Comme chaque année, la parole du poète et dramaturge Pierre Gope trouve une place dans notre programmation. Car au fil de ses pièces, loin de la parole de ceux qui croient tout savoir, ce faiseur de théâtre nous dépeint une Calédonie pleine de ses doutes, de ses errances et de ses espoirs. Un théâtre qui n’est jamais lisse, qui toujours nous questionne et nous bouscule parfois.
Dans cette nouvelle pièce, Pierre Gope nous invite dans le futur. Nous sommes en 2118. Les compétences ont été transférées au pays. La France laisse derrière elle un pays brisé, endommagé au plus profond de son tissu économique, social et culturel. Il est du devoir des hommes et de leur nouveau gouvernement local de reconstruire leur patrimoine.
Sur la scène à demi-éclairée, un épouvantail se dresse au milieu du salon de monsieur Kris, que tout le monde dans la région appelle «le petit seigneur»...
Après L’histoire et l’endroit, présentée l’an dernier, qui évoquait l’épisode de l’embuscade de Wan Yaat et les tensions issues de la colonisation, Pierre Gope se tourne, avec Un souffle de luxure, sur le futur.

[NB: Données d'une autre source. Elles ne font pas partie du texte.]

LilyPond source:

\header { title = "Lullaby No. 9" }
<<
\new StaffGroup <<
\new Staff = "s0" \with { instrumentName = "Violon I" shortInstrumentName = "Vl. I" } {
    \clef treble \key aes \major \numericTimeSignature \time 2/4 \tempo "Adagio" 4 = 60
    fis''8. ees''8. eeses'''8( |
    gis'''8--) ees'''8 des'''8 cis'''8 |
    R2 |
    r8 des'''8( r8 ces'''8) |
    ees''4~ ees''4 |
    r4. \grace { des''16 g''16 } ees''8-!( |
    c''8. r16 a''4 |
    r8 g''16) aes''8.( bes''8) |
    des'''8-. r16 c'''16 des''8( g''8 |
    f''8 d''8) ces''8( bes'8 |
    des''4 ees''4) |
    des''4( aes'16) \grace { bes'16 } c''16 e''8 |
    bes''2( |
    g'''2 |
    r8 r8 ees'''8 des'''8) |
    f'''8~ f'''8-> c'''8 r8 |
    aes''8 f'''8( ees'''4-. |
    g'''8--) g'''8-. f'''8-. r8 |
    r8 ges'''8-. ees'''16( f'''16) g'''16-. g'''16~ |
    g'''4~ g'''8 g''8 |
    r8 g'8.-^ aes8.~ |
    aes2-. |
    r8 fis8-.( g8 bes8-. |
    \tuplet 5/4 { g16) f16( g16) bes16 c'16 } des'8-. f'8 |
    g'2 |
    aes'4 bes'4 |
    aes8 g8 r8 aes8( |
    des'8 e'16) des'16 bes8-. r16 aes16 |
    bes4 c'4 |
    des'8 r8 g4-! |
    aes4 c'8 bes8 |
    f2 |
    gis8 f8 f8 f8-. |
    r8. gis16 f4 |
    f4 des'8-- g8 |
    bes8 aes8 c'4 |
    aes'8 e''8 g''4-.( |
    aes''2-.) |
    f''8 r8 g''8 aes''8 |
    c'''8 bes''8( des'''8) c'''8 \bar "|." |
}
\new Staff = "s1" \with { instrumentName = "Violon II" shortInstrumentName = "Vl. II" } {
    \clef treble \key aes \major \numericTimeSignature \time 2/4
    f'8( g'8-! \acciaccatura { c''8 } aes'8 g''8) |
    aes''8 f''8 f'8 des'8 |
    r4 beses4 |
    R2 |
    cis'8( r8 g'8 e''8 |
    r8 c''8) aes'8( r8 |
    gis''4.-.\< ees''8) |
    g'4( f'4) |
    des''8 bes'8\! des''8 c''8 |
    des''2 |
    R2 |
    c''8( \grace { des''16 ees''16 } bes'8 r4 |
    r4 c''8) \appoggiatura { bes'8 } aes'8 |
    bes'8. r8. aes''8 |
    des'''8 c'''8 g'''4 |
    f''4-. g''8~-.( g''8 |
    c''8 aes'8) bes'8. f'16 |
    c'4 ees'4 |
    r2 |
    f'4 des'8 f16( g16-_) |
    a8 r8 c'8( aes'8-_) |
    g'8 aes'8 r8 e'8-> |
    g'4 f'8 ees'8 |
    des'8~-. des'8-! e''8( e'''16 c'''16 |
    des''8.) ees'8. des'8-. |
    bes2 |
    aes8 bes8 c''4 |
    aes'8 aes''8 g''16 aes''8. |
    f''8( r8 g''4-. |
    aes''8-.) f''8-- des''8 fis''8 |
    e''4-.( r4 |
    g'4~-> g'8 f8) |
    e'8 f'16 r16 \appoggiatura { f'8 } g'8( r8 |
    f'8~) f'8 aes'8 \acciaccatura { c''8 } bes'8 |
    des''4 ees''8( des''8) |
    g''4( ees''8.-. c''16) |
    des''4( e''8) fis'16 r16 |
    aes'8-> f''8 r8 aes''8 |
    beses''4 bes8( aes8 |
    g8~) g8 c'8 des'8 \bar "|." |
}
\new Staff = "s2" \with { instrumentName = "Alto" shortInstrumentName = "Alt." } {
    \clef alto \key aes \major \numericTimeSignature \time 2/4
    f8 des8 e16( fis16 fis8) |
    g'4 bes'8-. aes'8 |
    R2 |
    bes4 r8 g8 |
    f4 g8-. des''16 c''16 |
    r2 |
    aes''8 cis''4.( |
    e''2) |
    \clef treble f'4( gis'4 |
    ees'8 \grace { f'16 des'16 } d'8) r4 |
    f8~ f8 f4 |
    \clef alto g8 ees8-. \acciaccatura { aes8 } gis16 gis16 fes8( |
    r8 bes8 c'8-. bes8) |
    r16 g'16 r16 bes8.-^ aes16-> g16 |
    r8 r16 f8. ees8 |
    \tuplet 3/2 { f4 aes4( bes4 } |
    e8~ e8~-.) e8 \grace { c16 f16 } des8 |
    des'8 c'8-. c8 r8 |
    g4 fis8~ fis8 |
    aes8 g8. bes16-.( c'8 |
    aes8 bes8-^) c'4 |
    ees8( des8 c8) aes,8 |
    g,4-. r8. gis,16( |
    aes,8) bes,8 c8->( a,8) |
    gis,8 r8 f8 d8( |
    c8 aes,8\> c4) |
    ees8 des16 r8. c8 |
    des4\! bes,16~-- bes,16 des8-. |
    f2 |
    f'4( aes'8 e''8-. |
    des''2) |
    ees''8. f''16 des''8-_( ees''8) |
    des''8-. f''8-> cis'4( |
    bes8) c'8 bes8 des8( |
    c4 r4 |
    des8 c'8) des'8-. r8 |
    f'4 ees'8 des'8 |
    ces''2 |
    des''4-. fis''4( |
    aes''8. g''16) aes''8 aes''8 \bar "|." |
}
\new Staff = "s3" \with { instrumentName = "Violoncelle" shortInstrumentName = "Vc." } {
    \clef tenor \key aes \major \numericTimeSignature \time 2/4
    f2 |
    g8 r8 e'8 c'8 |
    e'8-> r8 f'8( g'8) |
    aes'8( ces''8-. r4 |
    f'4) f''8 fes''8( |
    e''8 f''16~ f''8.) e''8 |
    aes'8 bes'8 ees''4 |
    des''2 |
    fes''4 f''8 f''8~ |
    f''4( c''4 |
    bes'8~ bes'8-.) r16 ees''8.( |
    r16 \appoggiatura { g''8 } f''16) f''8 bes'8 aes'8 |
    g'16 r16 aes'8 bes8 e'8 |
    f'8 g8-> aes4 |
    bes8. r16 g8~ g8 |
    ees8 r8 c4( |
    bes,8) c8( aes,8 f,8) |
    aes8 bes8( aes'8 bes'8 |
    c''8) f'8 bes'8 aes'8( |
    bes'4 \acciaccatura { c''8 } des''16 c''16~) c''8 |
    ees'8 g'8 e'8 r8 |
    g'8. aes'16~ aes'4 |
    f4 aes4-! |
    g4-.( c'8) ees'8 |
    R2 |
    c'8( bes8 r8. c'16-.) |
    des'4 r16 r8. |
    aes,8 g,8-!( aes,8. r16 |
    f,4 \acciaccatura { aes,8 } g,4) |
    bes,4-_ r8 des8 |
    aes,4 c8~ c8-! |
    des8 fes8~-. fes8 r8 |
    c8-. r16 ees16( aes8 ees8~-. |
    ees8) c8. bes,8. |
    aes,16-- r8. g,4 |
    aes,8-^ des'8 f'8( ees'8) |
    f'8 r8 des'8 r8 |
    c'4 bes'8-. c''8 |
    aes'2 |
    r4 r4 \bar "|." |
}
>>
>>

Nous sommes en 2118. « Kanaky libre, mais pour quelle espèce de Kanak ? », crie l’un des personnages. Résumant ainsi une partie des interrogations et des « peurs » que Pierre Gope a voulu exprimer : « S’il n’y a plus la France, s’il n’y a plus de montagnes, s’il n’y a plus de richesses, les tensions seront présentes. » Estimant « dire tout haut ce que beaucoup pensent tout bas », le dramaturge exprime ses convictions personnelles.
Tragi-comédie
La tension, la violence qu’il a voulu exprimer montent dans certaines scènes, mais Pierre Gope a choisi d’alterner avec le rire, privilégiant la forme classique de la tragi-comédie. « On peut parler autrement de la violence, de la politique, de la misère : par la dérision plutôt que par la critique, la rigidité des individus. Cela permet de garder de la souplesse à l’intérieur de choses graves et de garder une passerelle avec le public. »
Et après s’être ainsi penché sur le passé, puis le futur, Pierre Gope a commencé à travailler sur un autre « après », la mort. « La mort se lève de son tombeau pour dire “Arrête de pleurer, tu m’as trahie”. Parce qu’ici, on est des pleureuses professionnelles », résume l’auteur.
Au fil des pièces, Pierre Gope explore les sujets qui fâchent, critique les travers de la société et, en se concentrant sur son pays, s’intéresse surtout à la nature humaine. C’est d’elle, surtout, qu’il parle dans Un souffle de luxure. Comme les grands auteurs avant lui.